(WORK ITEM): Without the pictures, output the records below word for word.

(Stored dataset items):
####

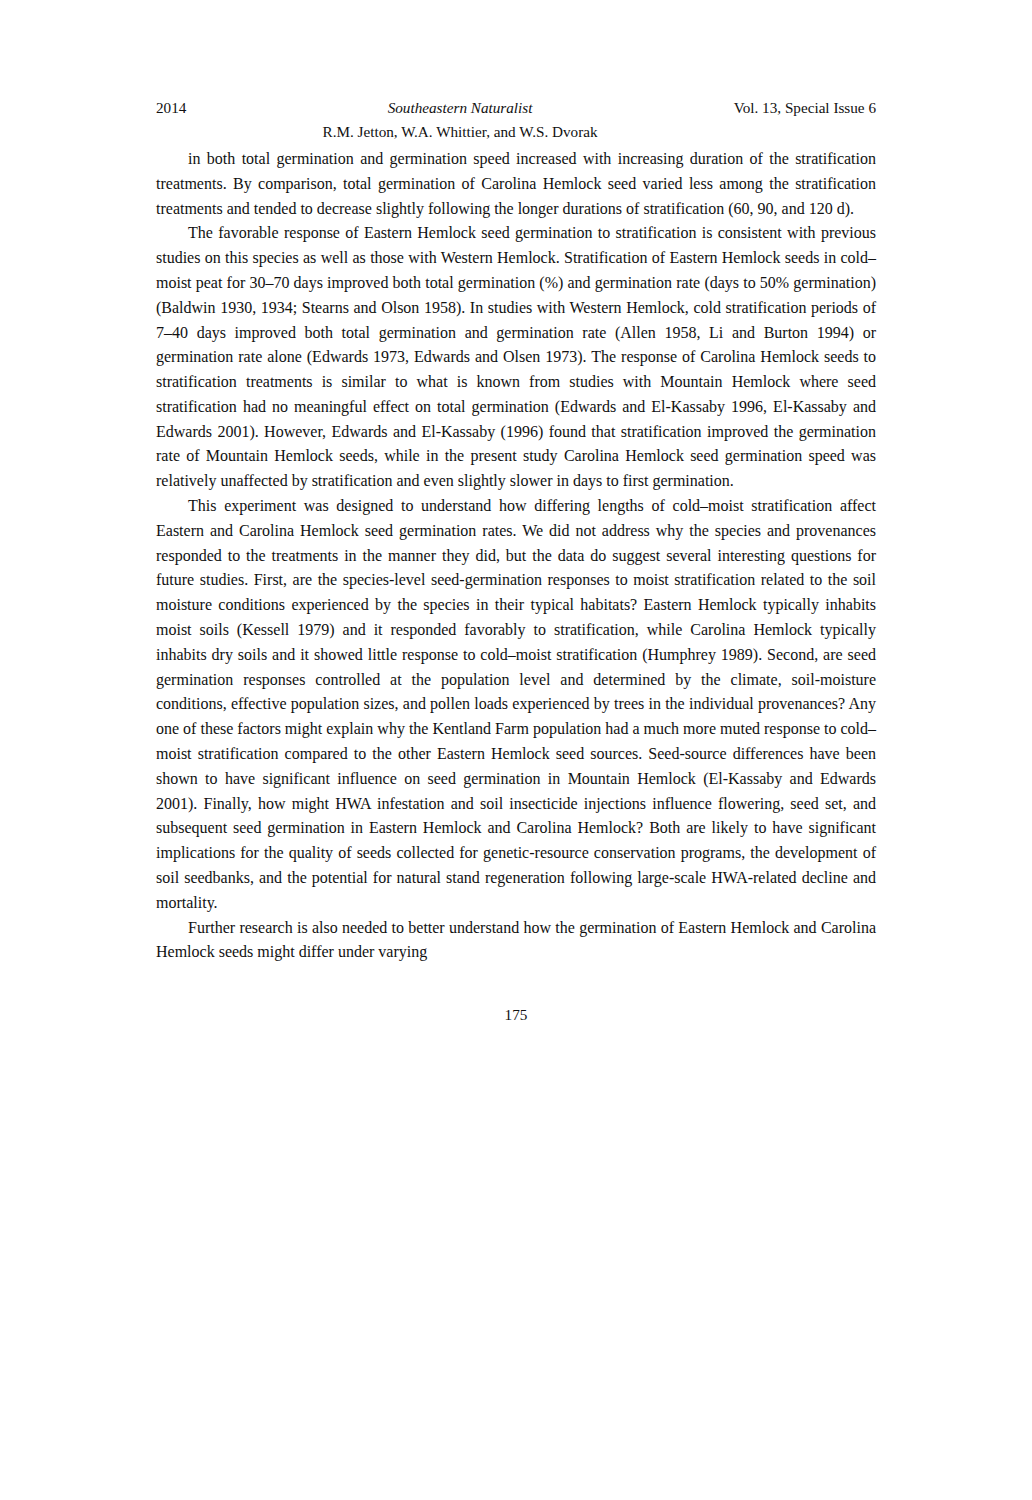2014 Southeastern Naturalist R.M. Jetton, W.A. Whittier, and W.S. Dvorak Vol. 13, Special Issue 6
in both total germination and germination speed increased with increasing duration of the stratification treatments. By comparison, total germination of Carolina Hemlock seed varied less among the stratification treatments and tended to decrease slightly following the longer durations of stratification (60, 90, and 120 d).
The favorable response of Eastern Hemlock seed germination to stratification is consistent with previous studies on this species as well as those with Western Hemlock. Stratification of Eastern Hemlock seeds in cold–moist peat for 30–70 days improved both total germination (%) and germination rate (days to 50% germination) (Baldwin 1930, 1934; Stearns and Olson 1958). In studies with Western Hemlock, cold stratification periods of 7–40 days improved both total germination and germination rate (Allen 1958, Li and Burton 1994) or germination rate alone (Edwards 1973, Edwards and Olsen 1973). The response of Carolina Hemlock seeds to stratification treatments is similar to what is known from studies with Mountain Hemlock where seed stratification had no meaningful effect on total germination (Edwards and El-Kassaby 1996, El-Kassaby and Edwards 2001). However, Edwards and El-Kassaby (1996) found that stratification improved the germination rate of Mountain Hemlock seeds, while in the present study Carolina Hemlock seed germination speed was relatively unaffected by stratification and even slightly slower in days to first germination.
This experiment was designed to understand how differing lengths of cold–moist stratification affect Eastern and Carolina Hemlock seed germination rates. We did not address why the species and provenances responded to the treatments in the manner they did, but the data do suggest several interesting questions for future studies. First, are the species-level seed-germination responses to moist stratification related to the soil moisture conditions experienced by the species in their typical habitats? Eastern Hemlock typically inhabits moist soils (Kessell 1979) and it responded favorably to stratification, while Carolina Hemlock typically inhabits dry soils and it showed little response to cold–moist stratification (Humphrey 1989). Second, are seed germination responses controlled at the population level and determined by the climate, soil-moisture conditions, effective population sizes, and pollen loads experienced by trees in the individual provenances? Any one of these factors might explain why the Kentland Farm population had a much more muted response to cold–moist stratification compared to the other Eastern Hemlock seed sources. Seed-source differences have been shown to have significant influence on seed germination in Mountain Hemlock (El-Kassaby and Edwards 2001). Finally, how might HWA infestation and soil insecticide injections influence flowering, seed set, and subsequent seed germination in Eastern Hemlock and Carolina Hemlock? Both are likely to have significant implications for the quality of seeds collected for genetic-resource conservation programs, the development of soil seedbanks, and the potential for natural stand regeneration following large-scale HWA-related decline and mortality.
Further research is also needed to better understand how the germination of Eastern Hemlock and Carolina Hemlock seeds might differ under varying
175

####

(OUTPUT OF THE EXERCISE):
2014 Southeastern Naturalist R.M. Jetton, W.A. Whittier, and W.S. Dvorak Vol. 13, Special Issue 6
in both total germination and germination speed increased with increasing duration of the stratification treatments. By comparison, total germination of Carolina Hemlock seed varied less among the stratification treatments and tended to decrease slightly following the longer durations of stratification (60, 90, and 120 d).
The favorable response of Eastern Hemlock seed germination to stratification is consistent with previous studies on this species as well as those with Western Hemlock. Stratification of Eastern Hemlock seeds in cold–moist peat for 30–70 days improved both total germination (%) and germination rate (days to 50% germination) (Baldwin 1930, 1934; Stearns and Olson 1958). In studies with Western Hemlock, cold stratification periods of 7–40 days improved both total germination and germination rate (Allen 1958, Li and Burton 1994) or germination rate alone (Edwards 1973, Edwards and Olsen 1973). The response of Carolina Hemlock seeds to stratification treatments is similar to what is known from studies with Mountain Hemlock where seed stratification had no meaningful effect on total germination (Edwards and El-Kassaby 1996, El-Kassaby and Edwards 2001). However, Edwards and El-Kassaby (1996) found that stratification improved the germination rate of Mountain Hemlock seeds, while in the present study Carolina Hemlock seed germination speed was relatively unaffected by stratification and even slightly slower in days to first germination.
This experiment was designed to understand how differing lengths of cold–moist stratification affect Eastern and Carolina Hemlock seed germination rates. We did not address why the species and provenances responded to the treatments in the manner they did, but the data do suggest several interesting questions for future studies. First, are the species-level seed-germination responses to moist stratification related to the soil moisture conditions experienced by the species in their typical habitats? Eastern Hemlock typically inhabits moist soils (Kessell 1979) and it responded favorably to stratification, while Carolina Hemlock typically inhabits dry soils and it showed little response to cold–moist stratification (Humphrey 1989). Second, are seed germination responses controlled at the population level and determined by the climate, soil-moisture conditions, effective population sizes, and pollen loads experienced by trees in the individual provenances? Any one of these factors might explain why the Kentland Farm population had a much more muted response to cold–moist stratification compared to the other Eastern Hemlock seed sources. Seed-source differences have been shown to have significant influence on seed germination in Mountain Hemlock (El-Kassaby and Edwards 2001). Finally, how might HWA infestation and soil insecticide injections influence flowering, seed set, and subsequent seed germination in Eastern Hemlock and Carolina Hemlock? Both are likely to have significant implications for the quality of seeds collected for genetic-resource conservation programs, the development of soil seedbanks, and the potential for natural stand regeneration following large-scale HWA-related decline and mortality.
Further research is also needed to better understand how the germination of Eastern Hemlock and Carolina Hemlock seeds might differ under varying
175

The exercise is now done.